Kleinmachnow – „Da oben, neben dem Turmzimmer, da waren wir zu dritt“, erinnert sich Torsten Schreiber an seine Zeit im Kleinmachnower Kinderheim in der Klausener Straße/Ecke Medonstraße. Als er damals Ende der 70er Jahre herkam, war er fünf „und ringsum standen mehr Bäume, zwischen denen ein Kletternetz aufgespannt war“. Ungefähr vier Jahre lebte er hier, bis seine Mutter in Berlin ihr Studium beendet hatte und eine größere Wohnung bekam.

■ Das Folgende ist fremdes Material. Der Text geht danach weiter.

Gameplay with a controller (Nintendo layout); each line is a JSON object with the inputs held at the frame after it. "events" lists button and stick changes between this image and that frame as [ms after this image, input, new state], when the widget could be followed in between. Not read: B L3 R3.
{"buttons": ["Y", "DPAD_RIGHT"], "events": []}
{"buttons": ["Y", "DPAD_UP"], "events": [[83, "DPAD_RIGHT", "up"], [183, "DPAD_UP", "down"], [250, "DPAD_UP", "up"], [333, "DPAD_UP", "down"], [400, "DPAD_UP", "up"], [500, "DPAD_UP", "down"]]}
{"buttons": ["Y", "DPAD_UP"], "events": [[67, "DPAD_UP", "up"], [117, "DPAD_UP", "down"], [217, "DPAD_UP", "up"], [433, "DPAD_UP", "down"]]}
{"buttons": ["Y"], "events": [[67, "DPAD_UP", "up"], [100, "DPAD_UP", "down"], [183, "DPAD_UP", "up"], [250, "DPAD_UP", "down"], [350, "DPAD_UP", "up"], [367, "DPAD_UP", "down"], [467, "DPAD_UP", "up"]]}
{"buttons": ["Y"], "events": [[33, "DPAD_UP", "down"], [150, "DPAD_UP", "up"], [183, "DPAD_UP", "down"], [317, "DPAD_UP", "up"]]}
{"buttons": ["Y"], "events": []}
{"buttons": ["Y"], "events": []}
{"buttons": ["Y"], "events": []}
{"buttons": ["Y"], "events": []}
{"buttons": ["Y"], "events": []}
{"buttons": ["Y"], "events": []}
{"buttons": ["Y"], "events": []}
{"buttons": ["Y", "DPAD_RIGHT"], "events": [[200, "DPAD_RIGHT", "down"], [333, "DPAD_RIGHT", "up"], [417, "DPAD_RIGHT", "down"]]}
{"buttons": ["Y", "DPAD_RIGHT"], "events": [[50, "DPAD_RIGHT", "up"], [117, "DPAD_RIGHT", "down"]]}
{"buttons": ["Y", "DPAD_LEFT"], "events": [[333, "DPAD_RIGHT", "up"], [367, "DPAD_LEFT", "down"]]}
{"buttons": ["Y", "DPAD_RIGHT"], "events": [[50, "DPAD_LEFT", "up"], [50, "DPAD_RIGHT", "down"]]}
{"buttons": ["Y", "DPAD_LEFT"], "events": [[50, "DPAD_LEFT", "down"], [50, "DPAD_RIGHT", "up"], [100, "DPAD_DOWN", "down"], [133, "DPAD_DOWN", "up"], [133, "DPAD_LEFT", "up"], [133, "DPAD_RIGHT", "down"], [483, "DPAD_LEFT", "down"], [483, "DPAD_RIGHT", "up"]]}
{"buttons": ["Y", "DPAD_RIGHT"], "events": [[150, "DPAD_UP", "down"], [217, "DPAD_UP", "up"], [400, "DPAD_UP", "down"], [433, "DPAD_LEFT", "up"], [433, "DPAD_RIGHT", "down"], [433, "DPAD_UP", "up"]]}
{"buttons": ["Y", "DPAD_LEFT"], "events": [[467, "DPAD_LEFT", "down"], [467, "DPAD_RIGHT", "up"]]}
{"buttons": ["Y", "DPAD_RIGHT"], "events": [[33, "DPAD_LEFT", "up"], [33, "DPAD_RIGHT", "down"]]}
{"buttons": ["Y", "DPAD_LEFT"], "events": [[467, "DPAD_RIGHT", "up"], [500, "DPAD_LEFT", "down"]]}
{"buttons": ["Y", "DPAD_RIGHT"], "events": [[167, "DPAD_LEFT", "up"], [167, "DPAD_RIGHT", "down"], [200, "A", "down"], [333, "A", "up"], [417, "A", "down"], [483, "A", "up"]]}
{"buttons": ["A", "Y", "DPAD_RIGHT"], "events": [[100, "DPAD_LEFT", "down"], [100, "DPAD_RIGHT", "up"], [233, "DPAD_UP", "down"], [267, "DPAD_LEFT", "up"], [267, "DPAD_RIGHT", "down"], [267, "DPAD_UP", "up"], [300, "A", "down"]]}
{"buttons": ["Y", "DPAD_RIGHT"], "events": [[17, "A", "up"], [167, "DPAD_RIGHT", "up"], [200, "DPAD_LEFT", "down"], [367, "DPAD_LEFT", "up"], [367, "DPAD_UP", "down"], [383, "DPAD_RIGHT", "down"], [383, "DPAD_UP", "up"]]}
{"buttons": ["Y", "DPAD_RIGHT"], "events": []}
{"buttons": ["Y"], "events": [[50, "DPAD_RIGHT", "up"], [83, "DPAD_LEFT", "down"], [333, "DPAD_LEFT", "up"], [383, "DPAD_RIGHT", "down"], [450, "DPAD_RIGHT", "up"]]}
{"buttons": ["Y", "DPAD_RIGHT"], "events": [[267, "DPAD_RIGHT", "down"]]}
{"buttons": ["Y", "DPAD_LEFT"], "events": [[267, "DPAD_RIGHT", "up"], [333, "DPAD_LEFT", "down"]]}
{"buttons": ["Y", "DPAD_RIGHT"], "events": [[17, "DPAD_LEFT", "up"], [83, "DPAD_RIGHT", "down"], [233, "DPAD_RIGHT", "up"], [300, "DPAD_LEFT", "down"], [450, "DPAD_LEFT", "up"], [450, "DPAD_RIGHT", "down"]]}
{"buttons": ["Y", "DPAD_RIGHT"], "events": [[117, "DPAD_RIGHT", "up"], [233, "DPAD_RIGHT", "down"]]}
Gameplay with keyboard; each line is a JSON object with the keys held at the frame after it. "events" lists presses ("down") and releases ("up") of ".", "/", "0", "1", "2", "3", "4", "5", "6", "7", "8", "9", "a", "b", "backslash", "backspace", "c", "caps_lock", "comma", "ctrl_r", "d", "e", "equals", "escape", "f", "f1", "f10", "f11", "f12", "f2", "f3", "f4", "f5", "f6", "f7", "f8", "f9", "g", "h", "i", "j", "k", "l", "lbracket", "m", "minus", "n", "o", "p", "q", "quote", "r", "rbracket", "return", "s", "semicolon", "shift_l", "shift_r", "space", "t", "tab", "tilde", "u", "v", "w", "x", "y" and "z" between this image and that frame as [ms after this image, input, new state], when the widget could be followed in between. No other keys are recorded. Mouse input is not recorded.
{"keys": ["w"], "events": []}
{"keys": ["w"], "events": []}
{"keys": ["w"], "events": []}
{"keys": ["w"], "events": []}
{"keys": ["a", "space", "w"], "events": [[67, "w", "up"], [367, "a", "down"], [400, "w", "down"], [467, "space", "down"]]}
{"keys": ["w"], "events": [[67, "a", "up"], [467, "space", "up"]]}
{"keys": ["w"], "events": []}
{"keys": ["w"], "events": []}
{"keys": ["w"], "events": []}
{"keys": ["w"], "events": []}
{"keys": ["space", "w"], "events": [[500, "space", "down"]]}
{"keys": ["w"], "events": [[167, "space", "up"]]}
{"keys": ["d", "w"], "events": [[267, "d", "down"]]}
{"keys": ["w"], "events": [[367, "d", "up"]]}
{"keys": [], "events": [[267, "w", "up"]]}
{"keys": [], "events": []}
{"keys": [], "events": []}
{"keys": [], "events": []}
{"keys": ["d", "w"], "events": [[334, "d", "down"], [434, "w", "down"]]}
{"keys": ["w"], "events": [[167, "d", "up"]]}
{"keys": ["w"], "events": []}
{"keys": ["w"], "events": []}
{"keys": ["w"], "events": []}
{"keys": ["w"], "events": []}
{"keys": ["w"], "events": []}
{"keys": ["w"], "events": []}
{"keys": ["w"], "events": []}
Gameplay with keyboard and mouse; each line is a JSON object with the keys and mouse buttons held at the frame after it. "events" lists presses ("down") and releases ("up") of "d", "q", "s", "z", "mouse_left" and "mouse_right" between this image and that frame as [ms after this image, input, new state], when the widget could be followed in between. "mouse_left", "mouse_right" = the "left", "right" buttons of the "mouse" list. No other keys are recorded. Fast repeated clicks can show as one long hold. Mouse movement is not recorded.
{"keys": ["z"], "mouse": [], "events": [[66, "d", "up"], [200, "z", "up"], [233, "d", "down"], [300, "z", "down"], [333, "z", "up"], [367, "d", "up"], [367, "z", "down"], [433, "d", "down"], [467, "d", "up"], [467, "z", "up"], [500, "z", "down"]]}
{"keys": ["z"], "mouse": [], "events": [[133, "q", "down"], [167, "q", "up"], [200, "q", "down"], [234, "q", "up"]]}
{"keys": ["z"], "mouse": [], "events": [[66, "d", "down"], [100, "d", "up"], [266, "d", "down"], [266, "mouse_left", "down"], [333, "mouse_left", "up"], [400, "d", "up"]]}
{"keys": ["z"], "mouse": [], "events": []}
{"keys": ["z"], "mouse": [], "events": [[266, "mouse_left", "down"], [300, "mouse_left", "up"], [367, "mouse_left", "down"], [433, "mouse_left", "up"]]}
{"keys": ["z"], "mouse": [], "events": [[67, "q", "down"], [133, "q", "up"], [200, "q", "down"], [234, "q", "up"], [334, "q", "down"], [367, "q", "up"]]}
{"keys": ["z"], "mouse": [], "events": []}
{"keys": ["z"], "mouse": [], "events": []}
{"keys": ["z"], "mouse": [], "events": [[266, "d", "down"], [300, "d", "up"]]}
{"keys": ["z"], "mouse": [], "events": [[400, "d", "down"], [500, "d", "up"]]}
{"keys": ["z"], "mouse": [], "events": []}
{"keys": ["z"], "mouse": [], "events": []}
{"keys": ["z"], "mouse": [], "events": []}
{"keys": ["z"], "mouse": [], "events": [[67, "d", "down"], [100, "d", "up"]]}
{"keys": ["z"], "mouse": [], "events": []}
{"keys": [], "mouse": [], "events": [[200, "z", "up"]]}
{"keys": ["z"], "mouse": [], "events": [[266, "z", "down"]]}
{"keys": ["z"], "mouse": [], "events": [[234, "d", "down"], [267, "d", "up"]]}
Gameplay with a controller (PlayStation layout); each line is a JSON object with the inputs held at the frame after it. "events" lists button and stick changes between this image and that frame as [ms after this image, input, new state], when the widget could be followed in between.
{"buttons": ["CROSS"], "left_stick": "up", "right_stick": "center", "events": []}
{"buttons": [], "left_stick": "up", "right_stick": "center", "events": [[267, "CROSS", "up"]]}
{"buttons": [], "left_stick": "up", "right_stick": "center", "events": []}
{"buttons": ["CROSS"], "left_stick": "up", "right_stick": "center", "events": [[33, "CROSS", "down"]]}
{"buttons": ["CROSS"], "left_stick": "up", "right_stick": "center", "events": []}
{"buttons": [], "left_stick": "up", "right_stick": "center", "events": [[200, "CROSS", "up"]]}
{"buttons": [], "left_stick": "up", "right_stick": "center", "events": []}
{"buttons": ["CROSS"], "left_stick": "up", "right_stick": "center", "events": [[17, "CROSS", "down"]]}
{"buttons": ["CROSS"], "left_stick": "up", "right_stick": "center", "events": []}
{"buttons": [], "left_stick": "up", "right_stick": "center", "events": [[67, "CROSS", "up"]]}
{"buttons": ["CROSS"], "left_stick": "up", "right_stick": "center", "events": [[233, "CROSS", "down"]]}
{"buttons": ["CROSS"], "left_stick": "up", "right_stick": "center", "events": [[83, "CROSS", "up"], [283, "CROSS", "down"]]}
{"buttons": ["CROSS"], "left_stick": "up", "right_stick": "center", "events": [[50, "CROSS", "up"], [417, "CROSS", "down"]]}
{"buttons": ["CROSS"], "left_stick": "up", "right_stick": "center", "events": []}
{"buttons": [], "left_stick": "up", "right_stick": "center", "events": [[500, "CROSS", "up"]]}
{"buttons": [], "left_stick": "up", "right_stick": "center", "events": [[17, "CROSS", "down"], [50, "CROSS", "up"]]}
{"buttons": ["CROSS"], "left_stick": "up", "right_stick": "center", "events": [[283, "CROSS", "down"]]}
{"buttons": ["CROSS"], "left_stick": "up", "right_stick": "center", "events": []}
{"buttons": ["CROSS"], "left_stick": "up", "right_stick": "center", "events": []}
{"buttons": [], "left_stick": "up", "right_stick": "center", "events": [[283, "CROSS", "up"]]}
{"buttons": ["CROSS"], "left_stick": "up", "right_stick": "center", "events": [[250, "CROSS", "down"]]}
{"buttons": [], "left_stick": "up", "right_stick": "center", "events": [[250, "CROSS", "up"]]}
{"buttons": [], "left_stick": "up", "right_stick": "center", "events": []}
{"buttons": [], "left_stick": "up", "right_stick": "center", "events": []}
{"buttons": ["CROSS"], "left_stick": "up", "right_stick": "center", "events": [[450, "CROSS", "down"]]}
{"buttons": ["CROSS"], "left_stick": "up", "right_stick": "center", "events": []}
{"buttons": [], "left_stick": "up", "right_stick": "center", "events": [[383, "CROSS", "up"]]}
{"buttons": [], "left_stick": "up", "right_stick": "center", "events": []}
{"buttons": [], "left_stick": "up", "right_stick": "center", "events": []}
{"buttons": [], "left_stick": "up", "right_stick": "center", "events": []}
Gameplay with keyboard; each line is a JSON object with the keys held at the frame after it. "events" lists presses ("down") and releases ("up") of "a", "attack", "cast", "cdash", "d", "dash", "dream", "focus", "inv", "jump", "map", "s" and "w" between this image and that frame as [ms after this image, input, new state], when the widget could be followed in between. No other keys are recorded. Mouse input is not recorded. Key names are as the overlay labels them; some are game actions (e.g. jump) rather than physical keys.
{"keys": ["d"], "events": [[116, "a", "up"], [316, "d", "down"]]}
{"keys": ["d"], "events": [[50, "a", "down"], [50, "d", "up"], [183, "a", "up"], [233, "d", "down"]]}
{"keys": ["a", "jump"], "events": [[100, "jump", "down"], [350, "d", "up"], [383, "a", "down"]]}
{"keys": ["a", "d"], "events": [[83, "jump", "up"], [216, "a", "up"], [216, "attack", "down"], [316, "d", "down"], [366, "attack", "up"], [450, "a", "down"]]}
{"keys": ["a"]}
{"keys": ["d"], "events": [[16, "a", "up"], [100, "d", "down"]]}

Der junge Mann gehörte nun zu den Gästen, die gekommen waren, um die von Eigentümer Christian Meyer sanierte Medonvilla in Augenschein zu nehmen. Der prächtige Bau aus der Gründerzeit, den Architekt Max Welsch 1906 für den Hofbrunnenbaumeister Gustav Georg Medon errichten ließ, gehört zu den frühen Landhausbauten der Alten Zehlendorfer Villenkolonie. Auf dem Grundstück befindet sich auch noch das einzige im Ort erhaltene Kutscherhaus. Nach dem Zweiten Weltkrieg war die Villa Hotel und Restaurant, später Kinderheim und vor der Sanierung eine geschützte Wohnstätte für Behinderte. Nun soll ein weiteres Kapitel in der Villenchronik beginnen: eine Senioren-Wohngemeinschaft mit Pensionscharakter.

Initiatorin ist Berlinerin Angela Hiengroth – inspiriert wurde sie durch ein Erlebnis mit ihrer Nachbarin. Die damals 77-Jährige wurde vor drei Jahren mit einem Gewicht von 33 Kilogramm aus dem Krankenhaus entlassen, ohne Vorsorge für weitere Pflegemaßnahmen. „Sie wurde einfach sich selbst überlassen“, erzählte Hiengroth, die sich dann mit weiteren Nachbarn um sie kümmerte. So hätten sie sehr anschaulich zu spüren bekommen, wie „deformiert“ das Gesundheitswesen sei. Als Hiengroth in Kleinmachnow schilderte, dass erst ein halbes Jahr vergehen musste, ehe Nachbarin Anneliese eine Pflegestufe erhielt, winkten einige der älteren Gäste ab und meinten: „Das ist ja noch kurz.“ Sie nickten auch zustimmend als sie anmerkte: „Anscheinend haben sich Politiker noch nie darüber Gedanken gemacht, wie ein älterer Mensch einen Computerausdruck ausfüllen soll, um seine Ansprüche wahren zu können.“ Auch die minutiöse Abrechnung von Pflegeeinheiten berücksichtige nicht die wahren Bedürfnisse von Senioren. Schon die Begrenzung auf sieben Minuten für Körperpflege und fünf Minuten für Frühstücksbereitung sei eine Zumutung, meinte Hiengroth. Mittlerweile kennt sie sich aus in den Regelsätzen und Leistungen.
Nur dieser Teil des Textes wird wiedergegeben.